▶ _DAFTAR TUGAS_:
A - Bisakah Anda menyalin kata demi kata bagian teks tentang nilai tukar rupiah, mulai dari "Sejak akhir Mei 2024, nilai" dan terus sampai "mencapai 6,4 persen."?
B - Bagaimana kelanjutan teks tentang nilai tukar rupiah setelah kalimat terakhirnya? Tuliskan bagian berikutnya.

▶ _TEKS SUMBER_:

---------------

Adakah Harapan Rupiah Menguat?
Rupiah melemah sejak akhir Mei dan masih berpotensi terus melemah menjelang pelantikan presiden dan wakil presiden.
Menjelang dilantiknya presiden dan wakil presiden terpilih pada 20 Oktober, nilai tukar rupiah terhadap dollar AS mulai merangkak naik. Sejumlah faktor mendorong pelemahan rupiah. Adakah harapan rupiah kembali menguat?
Sejak akhir Mei 2024, nilai tukar rupiah terhadap dollar AS tembus dan stabil di level Rp 16.000 hingga sekarang. Dalam satu bulan terakhir, kurs rupiah melemah sekitar 2,7 persen. Jika dibandingkan dengan awal tahun hingga 21 Juni lalu (year to date), rupiah melemah cukup signifikan, yakni mencapai 6,4 persen.
Data Bank Indonesia per 21 Juni 2024 menunjukkan kurs rupiah tercatat Rp 16.458 per dollar AS. Pergerakan rupiah saat ini pun jauh dari asumsi dasar ekonomi makro dalam Anggaran Pendapatan dan Belanja Negara 2024 yang ditetapkan sebesar Rp 15.000 per dollar AS.
Kondisi ini tentu memunculkan kekhawatiran di kalangan masyarakat dan pelaku usaha. Sejumlah faktor domestik ditengarai mendorong pelemahan rupiah saat ini. Hal itu terutama terkait dengan bagaimana pemerintahan yang baru nanti menyusun dan mengelola anggaran negara.

---------------

▶ _DATA YANG DIBERIKAN_:

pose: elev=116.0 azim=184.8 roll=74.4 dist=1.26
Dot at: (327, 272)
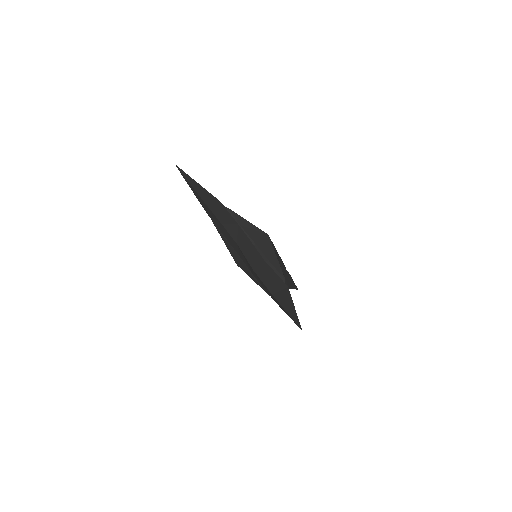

---------------

▶ _HASIL TIAP TUGAS_:
A -
Sejak akhir Mei 2024, nilai tukar rupiah terhadap dollar AS tembus dan stabil di level Rp 16.000 hingga sekarang. Dalam satu bulan terakhir, kurs rupiah melemah sekitar 2,7 persen. Jika dibandingkan dengan awal tahun hingga 21 Juni lalu (year to date), rupiah melemah cukup signifikan, yakni mencapai 6,4 persen.

B -
Dalam dokumen Kerangka Ekonomi Makro dan Pokok-pokok Kebijakan Fiskal 2025 yang disusun Kementerian Keuangan, serta sudah dikonsultasikan dengan tim presiden terpilih Prabowo Subianto, target rasio perpajakan pada tahun pertama pemerintahan Prabowo Subianto-Gibran Rakabuming Raka ditetapkan 10,09-10,29 persen dari produk domestik bruto (PDB).
Angka ini lebih rendah dibandingkan dengan pencapaian rasio perpajakan Indonesia pada 2023 sebesar 10,31 persen dari PDB. Target batas bawah yang ditetapkan sebesar 10,09 persen dari PDB itu juga lebih rendah dibandingkan dengan target rasio perpajakan pada 2024 sebesar 10,12 persen dari PDB.
Sementara belanja pemerintah di RAPBN 2025 ditargetkan meningkat sebesar 14,59-15,18 persen dari PDB. Adapun defisit anggaran juga akan melebar dari 2,29 persen dari PDB pada 2024 menjadi 2,45-2,82 persen dari PDB tahun 2025. Besaran ini menyebabkan defisit anggaran mendekati batas aman 3 persen terhadap PDB yang ditetapkan undang-undang.
Indikator-indikator ini menunjukkan kemungkinan berkurangnya kemampuan meningkatkan penerimaan negara dari pajak. Sementara itu, dengan belanja yang meningkat, defisit anggaran juga melebar.
Selain itu, faktor eksternal juga memperlemah pergerakan rupiah. Kebijakan Bank Sentral AS (Federal Reserve atau The Fed) yang mengindikasikan pemangkasan suku bunga acuannya hanya akan terjadi satu kali pada akhir tahun 2024 akan berpengaruh pada kebijakan moneter dalam negeri.
Ruang bagi penurunan suku bunga acuan Bank Indonesia (BI Rate) baru bisa dilakukan setelah kebijakan itu resmi diambil The Fed sehingga baru bisa dilakukan di awal tahun 2025.
The Fed mempertimbangkan pemangkasan karena potensi kenaikan inflasi akibat dari sejumlah faktor, seperti kenaikan harga komoditas, ketegangan geopolitik di Timur Tengah, dan penyelenggaraan pemilihan umum di AS pada November 2024. Pemangkasan suku bunga oleh The Fed biasanya sebesar 25 basis poin sehingga akan berada di kisaran 5,00-5,25 persen.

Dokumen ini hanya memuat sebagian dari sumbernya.